Some of the volunteers at the main flat

The first of the mansoon rains have arrived (two weeks late) and it is so refreshing-ahh bliss! I can't explain the joy of it. My placement is similer to the one in Rajgarh but instead of a school, it is a large summer camp with around 100 children. The summer camp will give the children (k-5) a place to express themselves and get some personal attention that they could not get at home. Most of the children spend the summer working in the fields and at home or taking care of their other brothers and sisters. Me and seven other volunteers headed to camp today at around 9am only to find that all the children had been told to come tomorrow.
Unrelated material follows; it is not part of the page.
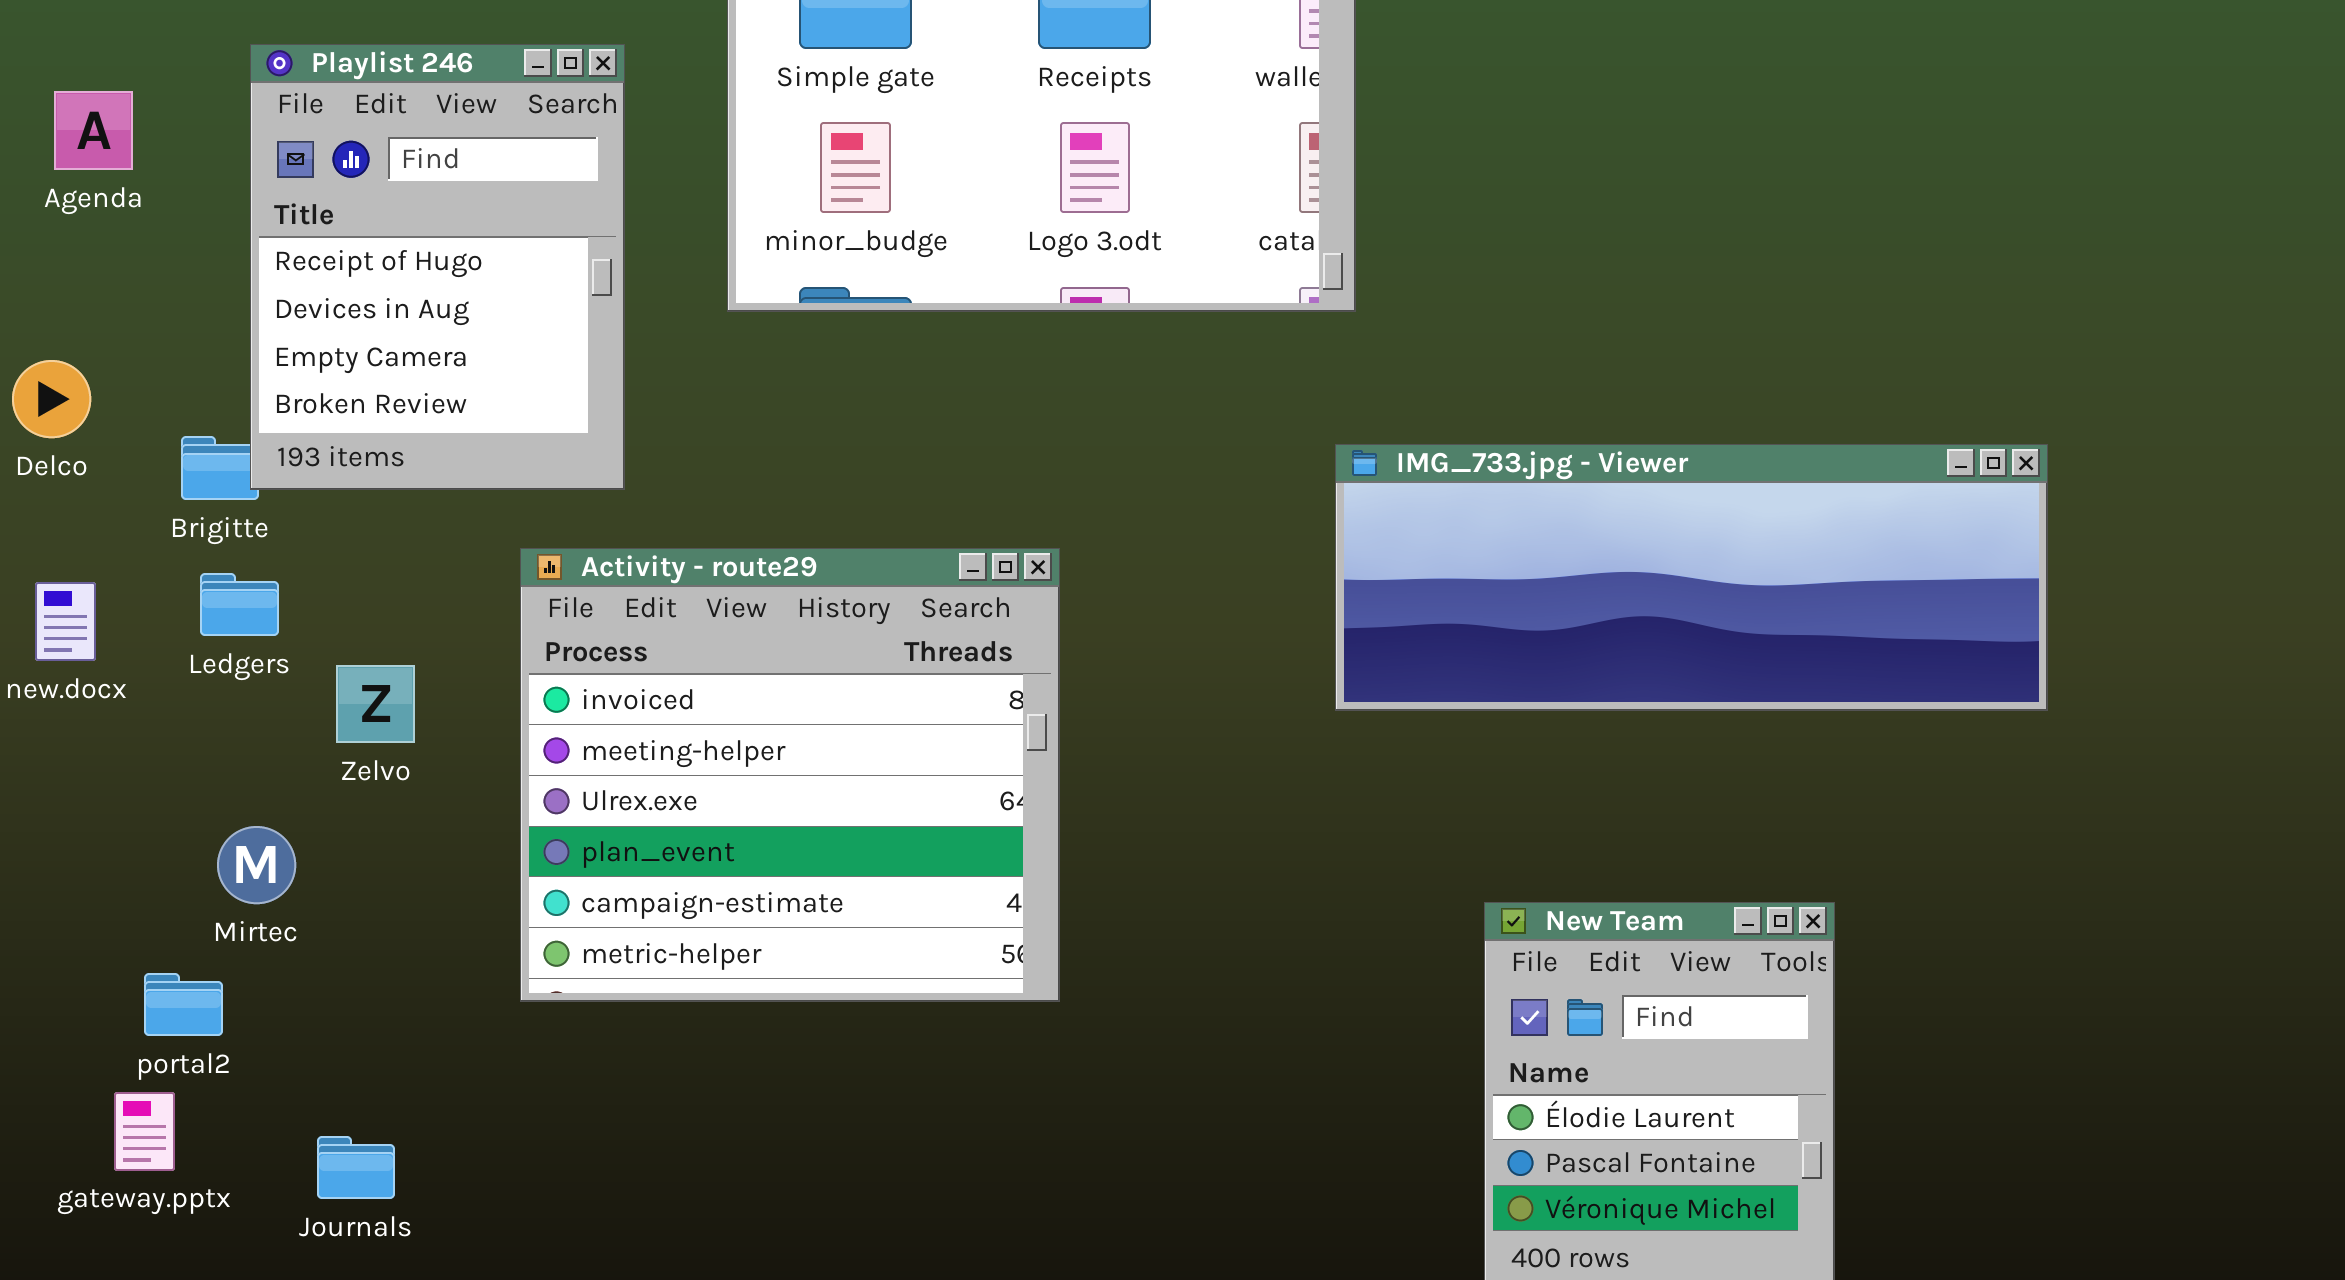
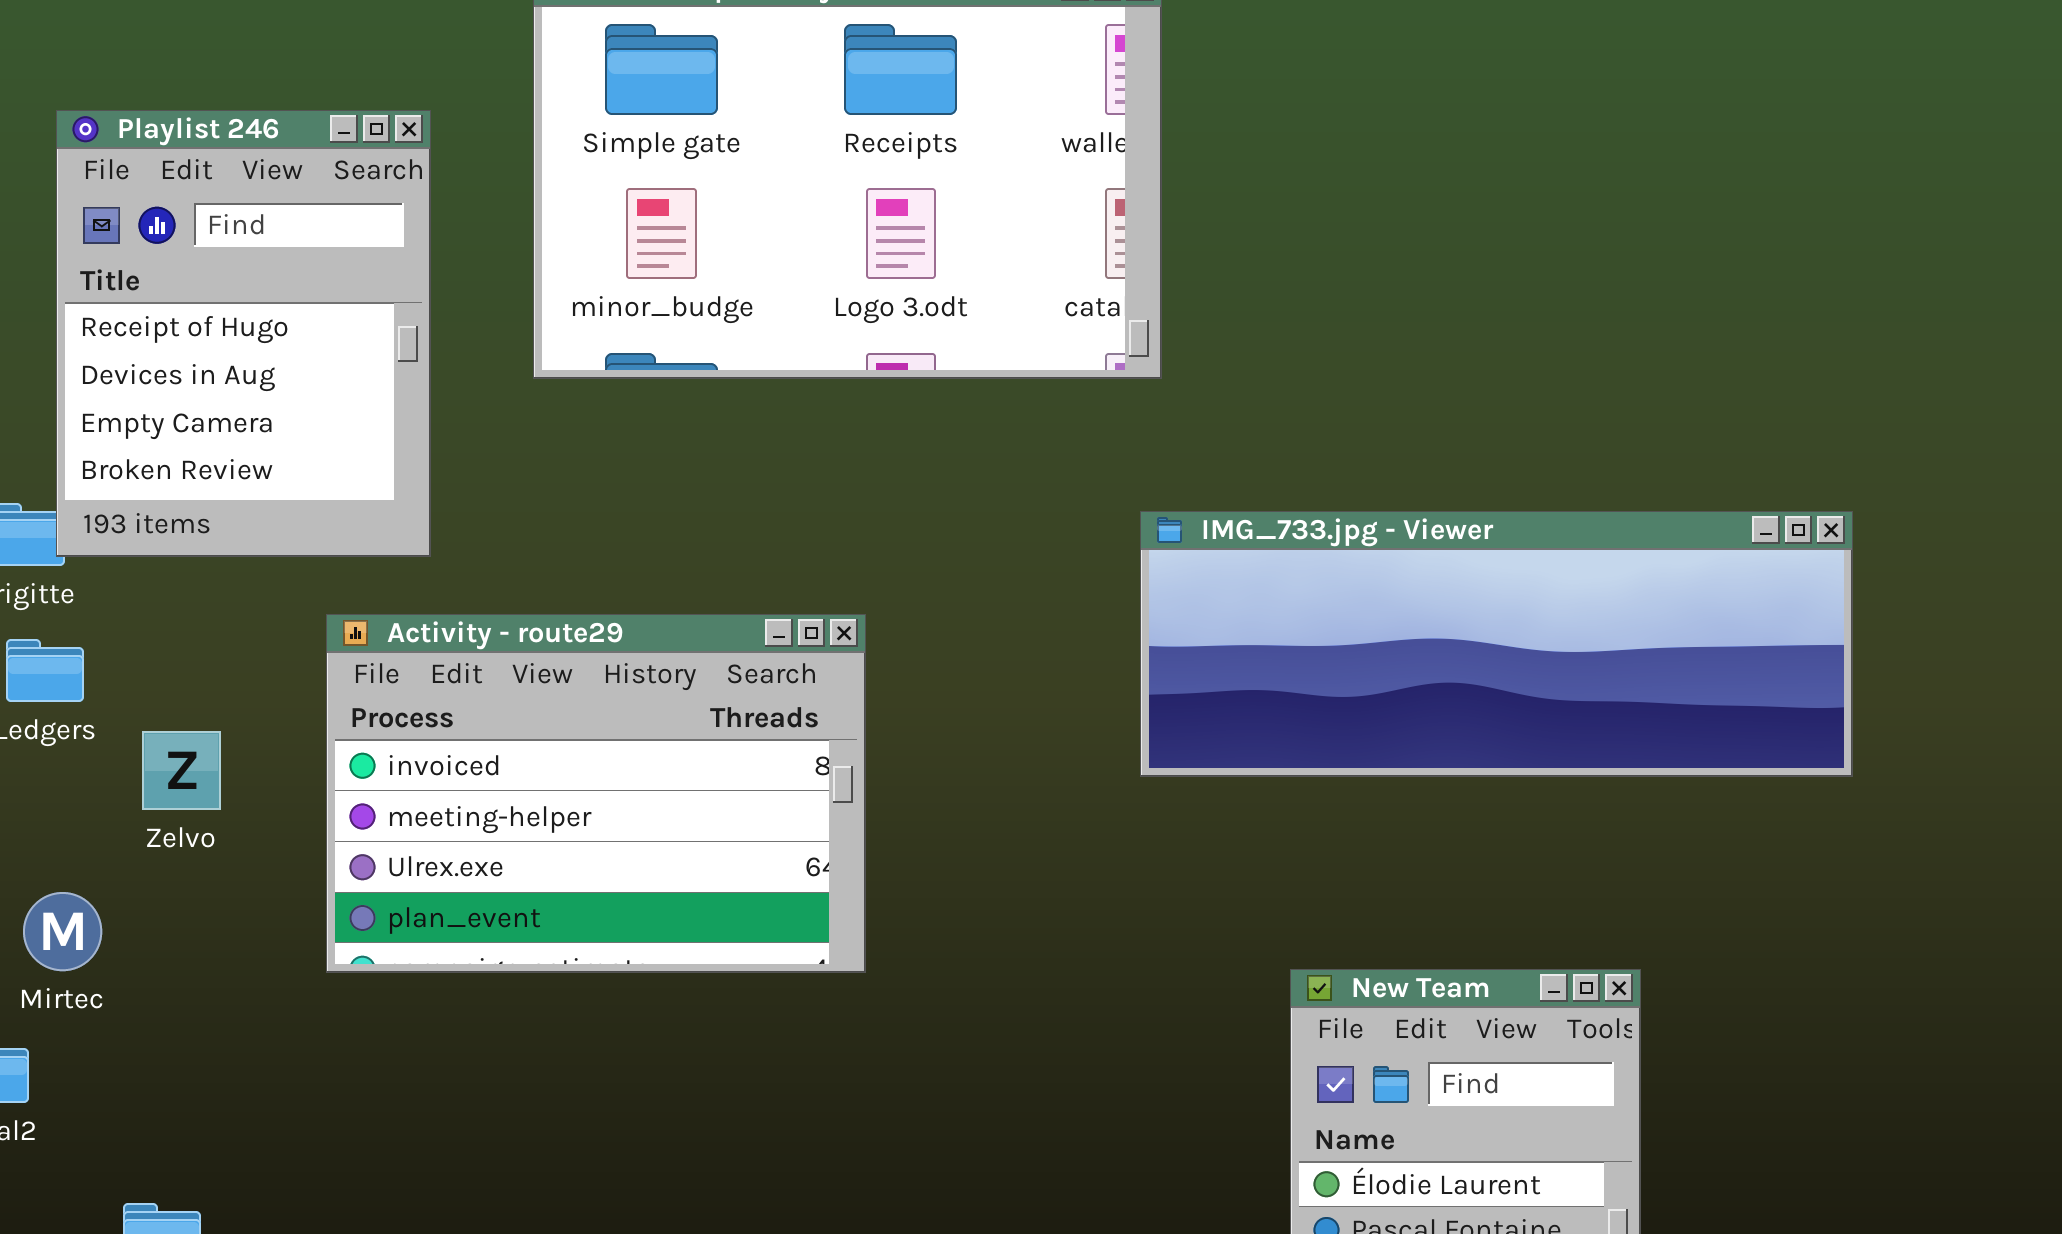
Activity - route29: [520,548,1060,1002] -> [326,614,866,973], resized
We walked around for several hours in the local villages to make sure the families knew to send their children to our camp at 10am tomorrow. The villages were quaint, lush and peaceful with the relaxing pace of rural life about them. Anyways, I am feeling the urge for girly talk. A wave of lonely just rolled over me and I have had a lot of things on my mind lately. I wish I knew someone around here whose world did not revolve around sex or superficial ideas about spiritual living. I guess that’s unfair, they aren’t all superficial but it seems pretty fake to me. I wish I still believed in magic. It is scaring me that I am starting to loose that ability young lovers and children have to give their whole heart to something. To love easily and deeply and see the world through simplistic eyes, know instantly what is right and wrong, that is all changing. I don’t feel as much anymore. I don’t get hurt but I also don’t bubble over with bliss as often. A man can leave or I can see suffering and it does not affect me hardly at all. I don’t think it is all together bad. Perhaps it comes with wisdom. A sort of calluse people develop alone with their masks that they wear so much as they learn to move in this world. I just need to remember Abraham (the foundation of my belief system). I know I should write about India but I am not in the mood. Well my fellow roommate Maloney is bedding down and I think she has the right idea. It’s freezing here! G-Nite

P.S. Went to Macloed Ganj…. beautiful market but a bit tourist…I almost felt almost overlooked, it was great!